_Given records_:
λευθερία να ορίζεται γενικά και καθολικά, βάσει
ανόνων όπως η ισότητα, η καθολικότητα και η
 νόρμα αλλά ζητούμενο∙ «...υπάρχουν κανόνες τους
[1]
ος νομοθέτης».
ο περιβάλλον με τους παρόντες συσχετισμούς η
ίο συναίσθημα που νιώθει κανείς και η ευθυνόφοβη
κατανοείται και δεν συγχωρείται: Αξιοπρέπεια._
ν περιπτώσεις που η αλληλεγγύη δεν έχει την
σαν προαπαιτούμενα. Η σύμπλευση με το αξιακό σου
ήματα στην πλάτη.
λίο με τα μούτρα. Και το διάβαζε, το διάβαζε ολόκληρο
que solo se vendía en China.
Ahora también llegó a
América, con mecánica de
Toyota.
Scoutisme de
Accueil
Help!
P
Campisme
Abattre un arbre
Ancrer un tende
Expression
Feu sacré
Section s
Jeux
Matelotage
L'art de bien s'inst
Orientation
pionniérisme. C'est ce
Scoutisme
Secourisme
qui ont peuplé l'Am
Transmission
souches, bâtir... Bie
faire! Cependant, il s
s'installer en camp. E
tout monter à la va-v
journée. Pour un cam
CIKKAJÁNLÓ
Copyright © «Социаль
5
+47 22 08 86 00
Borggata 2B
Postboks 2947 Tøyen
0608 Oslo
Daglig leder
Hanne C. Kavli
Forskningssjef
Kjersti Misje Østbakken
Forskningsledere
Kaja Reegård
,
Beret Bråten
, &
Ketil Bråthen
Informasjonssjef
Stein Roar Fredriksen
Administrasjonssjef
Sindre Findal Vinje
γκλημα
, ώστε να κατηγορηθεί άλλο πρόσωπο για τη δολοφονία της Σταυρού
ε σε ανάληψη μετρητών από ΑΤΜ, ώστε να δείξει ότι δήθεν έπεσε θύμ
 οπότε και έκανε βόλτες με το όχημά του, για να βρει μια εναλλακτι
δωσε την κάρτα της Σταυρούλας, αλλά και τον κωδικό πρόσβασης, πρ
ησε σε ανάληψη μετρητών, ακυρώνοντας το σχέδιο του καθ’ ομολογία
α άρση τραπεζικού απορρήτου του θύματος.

_To-do item_: Reproduce the text of these records word for word, starting at the very beginning of the records and ending with the line that contains "Transmission".

_Response area_:
λευθερία να ορίζεται γενικά και καθολικά, βάσει
ανόνων όπως η ισότητα, η καθολικότητα και η
 νόρμα αλλά ζητούμενο∙ «...υπάρχουν κανόνες τους
[1]
ος νομοθέτης».
ο περιβάλλον με τους παρόντες συσχετισμούς η
ίο συναίσθημα που νιώθει κανείς και η ευθυνόφοβη
κατανοείται και δεν συγχωρείται: Αξιοπρέπεια._
ν περιπτώσεις που η αλληλεγγύη δεν έχει την
σαν προαπαιτούμενα. Η σύμπλευση με το αξιακό σου
ήματα στην πλάτη.
λίο με τα μούτρα. Και το διάβαζε, το διάβαζε ολόκληρο
que solo se vendía en China.
Ahora también llegó a
América, con mecánica de
Toyota.
Scoutisme de
Accueil
Help!
P
Campisme
Abattre un arbre
Ancrer un tende
Expression
Feu sacré
Section s
Jeux
Matelotage
L'art de bien s'inst
Orientation
pionniérisme. C'est ce
Scoutisme
Secourisme
qui ont peuplé l'Am
Transmission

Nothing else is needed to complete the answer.